In January of 2011, 10 ACE Group Companies agreed to pay $70 million in settlement fees to the New York Workers’ Compensation Board after an investigation into whether certain insurance companies had been overcharging policyholders.
Mortgage Fallout Continues as Realty Services Firm Sues ACE
December 9th, 2014 - The world’s largest privately held commercial real estate services firm has sued ACE American Insurance Co. over its alleged refusal to defend it in a series of actual or threatened lawsuits tied to the mortgage meltdown that began in 2008.
Cushman & Wakefield Inc. sued the ACE Group unit in U.S. District Court in Chicago, along with co-defendants Illinois National Insurance Co., Liberty Mutual Insurance Co. and RLI Insurance Co.

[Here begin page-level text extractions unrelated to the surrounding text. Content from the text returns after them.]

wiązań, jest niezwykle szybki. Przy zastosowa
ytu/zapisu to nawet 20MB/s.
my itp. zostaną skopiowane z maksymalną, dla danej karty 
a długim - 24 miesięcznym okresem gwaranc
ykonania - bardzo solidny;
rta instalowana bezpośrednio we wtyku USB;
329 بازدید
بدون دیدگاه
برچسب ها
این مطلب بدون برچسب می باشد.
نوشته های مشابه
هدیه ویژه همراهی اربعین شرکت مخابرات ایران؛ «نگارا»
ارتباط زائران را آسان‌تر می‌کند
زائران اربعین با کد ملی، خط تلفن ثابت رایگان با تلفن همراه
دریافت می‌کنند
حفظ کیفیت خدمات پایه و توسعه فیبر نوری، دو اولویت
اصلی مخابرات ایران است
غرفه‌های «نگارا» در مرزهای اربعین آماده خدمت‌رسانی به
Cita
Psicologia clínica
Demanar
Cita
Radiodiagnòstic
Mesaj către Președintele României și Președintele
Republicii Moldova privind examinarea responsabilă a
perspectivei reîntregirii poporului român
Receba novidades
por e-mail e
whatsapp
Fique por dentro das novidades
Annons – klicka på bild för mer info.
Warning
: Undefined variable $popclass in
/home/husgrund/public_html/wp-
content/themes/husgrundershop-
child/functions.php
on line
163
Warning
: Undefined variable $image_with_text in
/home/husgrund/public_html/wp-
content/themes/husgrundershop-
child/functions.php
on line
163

The New York firm seeks a declaration that all insurers owe it a duty to defend it in several lawsuits tied to property valuations that fell starting in 2008.
Between 2004 and 2007 Credit Suisse AG hired Cushman & Wakefield to provide real estate appraisals for loans made to developers of large, master-planned residential communities. Credit Suisse arranged and underwrote the loans, which were bought by institutional lenders and hedge funds.

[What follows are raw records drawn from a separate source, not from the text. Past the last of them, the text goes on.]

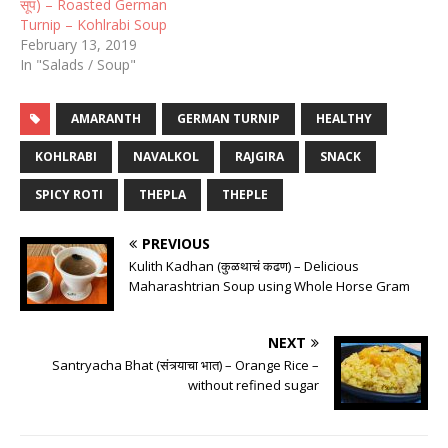
सूप) – Roasted German
Turnip – Kohlrabi Soup
February 13, 2019
In "Salads / Soup"
AMARANTH
GERMAN TURNIP
HEALTHY
KOHLRABI
NAVALKOL
RAJGIRA
SNACK
SPICY ROTI
THEPLA
THEPLE
PREVIOUS
Kulith Kadhan (कुळथाचं कढण) – Delicious
Maharashtrian Soup using Whole Horse Gram
NEXT
Santryacha Bhat (संत्र्याचा भात) – Orange Rice –
without refined sugar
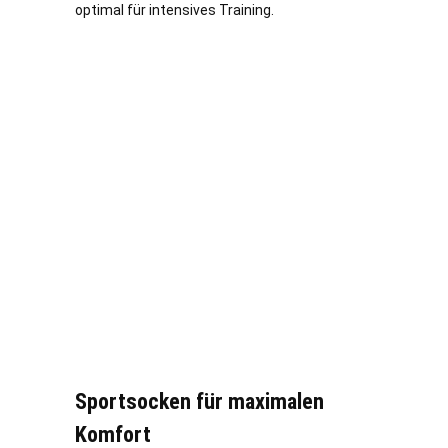
optimal für intensives Training.
Sportsocken für maximalen
Komfort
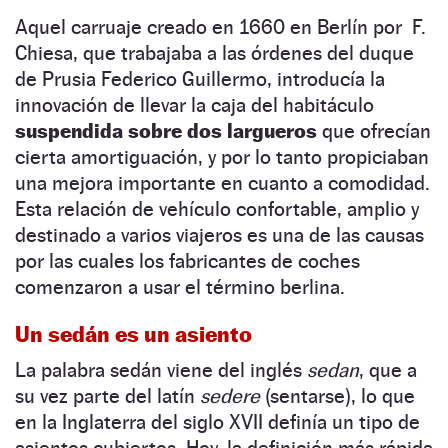
Aquel carruaje creado en 1660 en Berlín por F.
Chiesa, que trabajaba a las órdenes del duque
de Prusia Federico Guillermo, introducía la
innovación de llevar la caja del habitáculo
suspendida sobre dos largueros
que ofrecían
cierta amortiguación, y por lo tanto propiciaban
una mejora importante en cuanto a comodidad.
Esta relación de vehículo confortable, amplio y
destinado a varios viajeros es una de las causas
por las cuales los fabricantes de coches
comenzaron a usar el término berlina.
Un sedán es un asiento
La palabra sedán viene del inglés
sedan
, que a
su vez parte del latín
sedere
(sentarse), lo que
en la Inglaterra del siglo XVII definía un tipo de
asientos cubiertos. Hoy, la definición más rápida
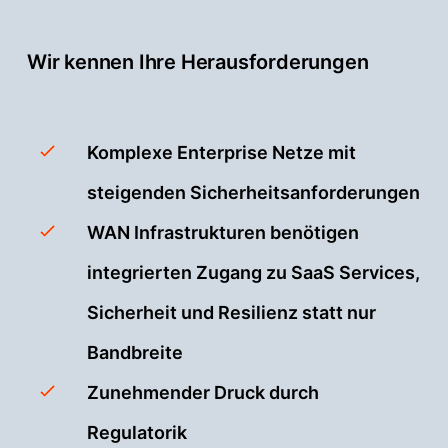
Wir kennen Ihre Herausforderungen
Komplexe Enterprise Netze mit
steigenden Sicherheitsanforderungen
WAN Infrastrukturen benötigen
integrierten Zugang zu SaaS Services,
Sicherheit und Resilienz statt nur
Bandbreite
Zunehmender Druck durch
Regulatorik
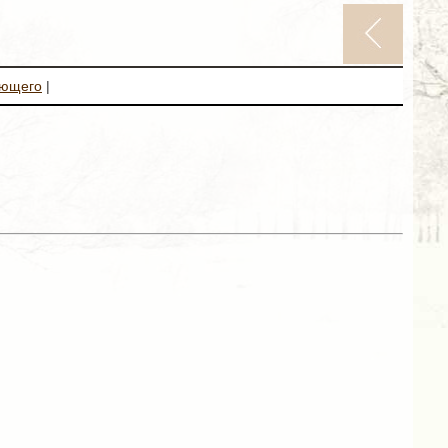
ующего
|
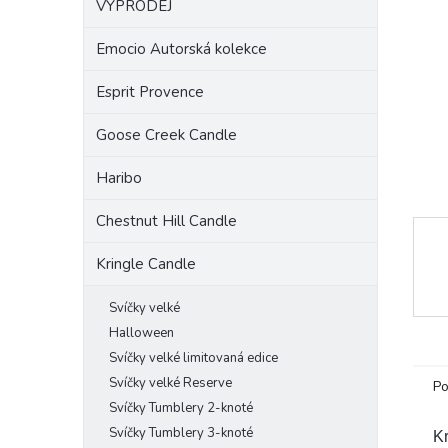
VÝPRODEJ
a
n
Emocio Autorská kolekce
e
l
Esprit Provence
Goose Creek Candle
Haribo
Chestnut Hill Candle
Kringle Candle
Svíčky velké
Halloween
Svíčky velké limitovaná edice
Svíčky velké Reserve
Po
Svíčky Tumblery 2-knoté
Svíčky Tumblery 3-knoté
Kr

Beginning with the economic downturn of 2008, many of those loans went into default. That prompted four separate lawsuits against parties involved in the communities, including homeowners and developers who questioned the “total net value” appraisal approach that Cushman & Wakefield used to determine the value of the housing units.
Cushman & Wakefield had purchased errors and omissions coverage from ACE for the policy year starting May 31st, 2009. The coverage includes a provision for real estate appraisals on behalf of clients and was in excess of a policy written by Illinois National.
Cushman & Wakefield said that on three occasions between April and September, ACE said it would pay a portion of ongoing legal expenses tied to the claims. In particular, on April 14th, ACE and Illinois National agreed to a 50-50 split on Cushman & Wakefield’s defense costs, according to the complaint. Yet no payments had been made.
Cushman & Wakefield accused ACE of breach of policy obligations and implied covenant of good faith and fair dealing. It asked the court to force the insurer to defend the plaintiff.